**Yapılacaklar**
A – Yoğurtçu Halk Meclisi yazısından "10 Temmuz 2013" ile "(17 Temmuz 2013)." arasındaki kısmı, ikisi de dahil olmak üzere harfi harfine yazın.
B – Listenin başından "family: Brachytheciaceae" geçen satıra kadar (o satır dahil) olan satırlarda "phylum" yerine "şube" koyarak düzenleyin. Başka hiçbir şeyi değiştirmeyin ve yalnızca bu satırları verin.
── Alıntı ──
İşçi Partisi Genel Başkanı Doğu Perinçek:YOĞURTÇU HALK MECLİSİ’Nİ SELAMLIYORUZ

Yoğurtçu Halk Meclisi, Türk bayrağı altında birleşti ve “Mustafa Kemal’in askeri” olduğunu ilan etti. Ulusal Kanal’da izlediğimiz yurttaşlar, Türkiye Devriminin tunç yasalarını ve dünya ölçeğindeki değerini ortaya koydular.
Bir: Türkiye’de devrim, Türk bayra

Tarih:

Yoğurtçu Halk Meclisi, Türk bayrağı altında birleşti ve “Mustafa Kemal’in askeri” olduğunu ilan etti. Ulusal Kanal’da izlediğimiz yurttaşlar, Türkiye Devriminin tunç yasalarını ve dünya ölçeğindeki değerini ortaya koydular.
Bir: Türkiye’de devrim, Türk bayrağı altında yapılır.
İki: Türkiye’de her devrimci, Mustafa Kemal’in askeridir.
Sıla Ay, Yoğurtçu Halk Meclisi’nden bildiriyor.

10 Temmuz 2013 günü bu köşede soruyorduk:
“Yoğurtçu Parkı’ndaki o başıbozuklar, nereye kadar bayrak ve Atatürk düşmanlığı yapabilirler.”

Yoğurtçu Halk Meclisi Atatürk’te birleşti
Bir hafta geçmeden Yoğurtçu Halk Meclisi, Türk bayrağı altında birleşti ve “Mustafa Kemal’in askeri” olduğunu ilan etti. Ulusal Kanal’da izlediğimiz yurttaşlar, Türkiye Devriminin tunç yasalarını ve dünya ölçeğindeki değerini ortaya koydular (17 Temmuz 2013).

Türkiye’de devrimin tarihsel-toplumsal yasaları
Bir kez daha belirtiyoruz:
Bir: Türkiye’de devrim, Türk bayrağı altında yapılır.
İki: Türkiye’de her devrimci, Mustafa Kemal’in askeridir.
Bunları vurgulamanın milliyetçilikle bir ilgisi yoktur. Türk düşmanları da bu gerçeği bilir. Türkiye Devriminin karakterini bilen herkes, ister Hint’te, ister Çin’de, isterse Maçin’de olsun, bu saptamaları yapar. Biz, devrimin tarihsel-toplumsal içeriğinden söz ediyoruz. Bu millet, üç-beş başıbozuğun peşinden gitmez, ancak Türk bayrağı altında toplanır ve devrime yürür.
Bilmeyenler, öğreneceklerdir ve öğrenmeye başlamışlardır.
───
── Girdi ──
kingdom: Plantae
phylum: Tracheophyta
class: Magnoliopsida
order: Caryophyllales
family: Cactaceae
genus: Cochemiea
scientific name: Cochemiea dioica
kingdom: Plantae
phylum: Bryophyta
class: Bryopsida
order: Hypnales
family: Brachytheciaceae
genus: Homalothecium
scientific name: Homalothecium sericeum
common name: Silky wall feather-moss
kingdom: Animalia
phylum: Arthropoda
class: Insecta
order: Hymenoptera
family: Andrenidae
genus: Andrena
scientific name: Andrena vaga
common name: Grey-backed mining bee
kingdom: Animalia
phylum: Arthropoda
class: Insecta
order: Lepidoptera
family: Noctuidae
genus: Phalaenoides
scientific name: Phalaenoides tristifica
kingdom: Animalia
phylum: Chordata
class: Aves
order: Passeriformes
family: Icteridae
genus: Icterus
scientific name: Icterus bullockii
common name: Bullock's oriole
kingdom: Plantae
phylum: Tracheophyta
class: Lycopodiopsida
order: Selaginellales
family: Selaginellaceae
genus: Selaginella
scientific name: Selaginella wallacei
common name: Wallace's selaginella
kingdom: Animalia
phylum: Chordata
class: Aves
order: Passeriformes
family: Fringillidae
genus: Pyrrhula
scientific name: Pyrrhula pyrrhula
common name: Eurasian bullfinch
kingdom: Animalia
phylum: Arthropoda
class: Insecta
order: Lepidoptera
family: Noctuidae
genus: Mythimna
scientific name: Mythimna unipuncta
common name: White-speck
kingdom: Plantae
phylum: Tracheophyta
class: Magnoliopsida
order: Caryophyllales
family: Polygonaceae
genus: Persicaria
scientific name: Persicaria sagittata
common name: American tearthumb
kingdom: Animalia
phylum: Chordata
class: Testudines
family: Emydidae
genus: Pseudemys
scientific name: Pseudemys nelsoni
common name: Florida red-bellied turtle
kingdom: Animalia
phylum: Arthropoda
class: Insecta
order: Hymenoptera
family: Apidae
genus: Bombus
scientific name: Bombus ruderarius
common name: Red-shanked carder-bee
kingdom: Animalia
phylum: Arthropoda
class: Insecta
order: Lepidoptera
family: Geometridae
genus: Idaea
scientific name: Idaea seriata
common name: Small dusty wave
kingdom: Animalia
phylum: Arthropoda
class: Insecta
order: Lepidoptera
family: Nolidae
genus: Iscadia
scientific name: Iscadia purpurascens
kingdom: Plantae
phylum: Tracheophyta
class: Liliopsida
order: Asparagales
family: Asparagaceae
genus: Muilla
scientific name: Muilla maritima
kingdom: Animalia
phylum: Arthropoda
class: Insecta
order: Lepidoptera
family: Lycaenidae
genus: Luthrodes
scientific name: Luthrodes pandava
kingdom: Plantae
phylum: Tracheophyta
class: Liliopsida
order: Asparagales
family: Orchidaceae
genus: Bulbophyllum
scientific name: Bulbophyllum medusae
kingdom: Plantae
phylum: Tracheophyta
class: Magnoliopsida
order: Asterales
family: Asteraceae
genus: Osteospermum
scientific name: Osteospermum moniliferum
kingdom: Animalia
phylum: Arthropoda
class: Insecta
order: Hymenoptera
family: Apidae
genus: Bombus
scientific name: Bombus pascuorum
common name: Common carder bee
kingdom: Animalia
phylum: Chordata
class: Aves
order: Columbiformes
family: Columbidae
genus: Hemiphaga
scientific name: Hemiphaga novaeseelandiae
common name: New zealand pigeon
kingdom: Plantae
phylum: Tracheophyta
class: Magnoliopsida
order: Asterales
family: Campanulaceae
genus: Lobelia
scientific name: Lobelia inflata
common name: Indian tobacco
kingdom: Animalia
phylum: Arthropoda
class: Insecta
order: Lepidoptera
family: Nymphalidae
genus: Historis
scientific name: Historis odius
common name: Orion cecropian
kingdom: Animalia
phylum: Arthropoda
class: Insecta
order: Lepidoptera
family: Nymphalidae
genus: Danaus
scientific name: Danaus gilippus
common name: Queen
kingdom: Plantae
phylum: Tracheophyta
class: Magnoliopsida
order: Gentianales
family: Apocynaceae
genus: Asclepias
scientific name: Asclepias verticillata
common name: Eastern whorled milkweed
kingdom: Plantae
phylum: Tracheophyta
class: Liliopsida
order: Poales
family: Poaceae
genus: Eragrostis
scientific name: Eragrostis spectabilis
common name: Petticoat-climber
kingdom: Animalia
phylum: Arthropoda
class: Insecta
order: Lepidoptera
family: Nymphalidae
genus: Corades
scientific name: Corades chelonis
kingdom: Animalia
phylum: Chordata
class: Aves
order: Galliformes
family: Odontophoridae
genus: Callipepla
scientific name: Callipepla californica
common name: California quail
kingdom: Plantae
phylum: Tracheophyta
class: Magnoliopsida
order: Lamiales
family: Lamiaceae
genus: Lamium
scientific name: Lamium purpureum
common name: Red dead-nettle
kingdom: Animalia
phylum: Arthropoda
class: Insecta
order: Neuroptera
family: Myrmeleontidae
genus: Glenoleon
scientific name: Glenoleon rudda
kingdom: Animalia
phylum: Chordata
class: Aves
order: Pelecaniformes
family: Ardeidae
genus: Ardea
───
**Çözümler**
A –
10 Temmuz 2013 günü bu köşede soruyorduk:
“Yoğurtçu Parkı’ndaki o başıbozuklar, nereye kadar bayrak ve Atatürk düşmanlığı yapabilirler.”

Yoğurtçu Halk Meclisi Atatürk’te birleşti
Bir hafta geçmeden Yoğurtçu Halk Meclisi, Türk bayrağı altında birleşti ve “Mustafa Kemal’in askeri” olduğunu ilan etti. Ulusal Kanal’da izlediğimiz yurttaşlar, Türkiye Devriminin tunç yasalarını ve dünya ölçeğindeki değerini ortaya koydular (17 Temmuz 2013).

B –
kingdom: Plantae
şube: Tracheophyta
class: Magnoliopsida
order: Caryophyllales
family: Cactaceae
genus: Cochemiea
scientific name: Cochemiea dioica
kingdom: Plantae
şube: Bryophyta
class: Bryopsida
order: Hypnales
family: Brachytheciaceae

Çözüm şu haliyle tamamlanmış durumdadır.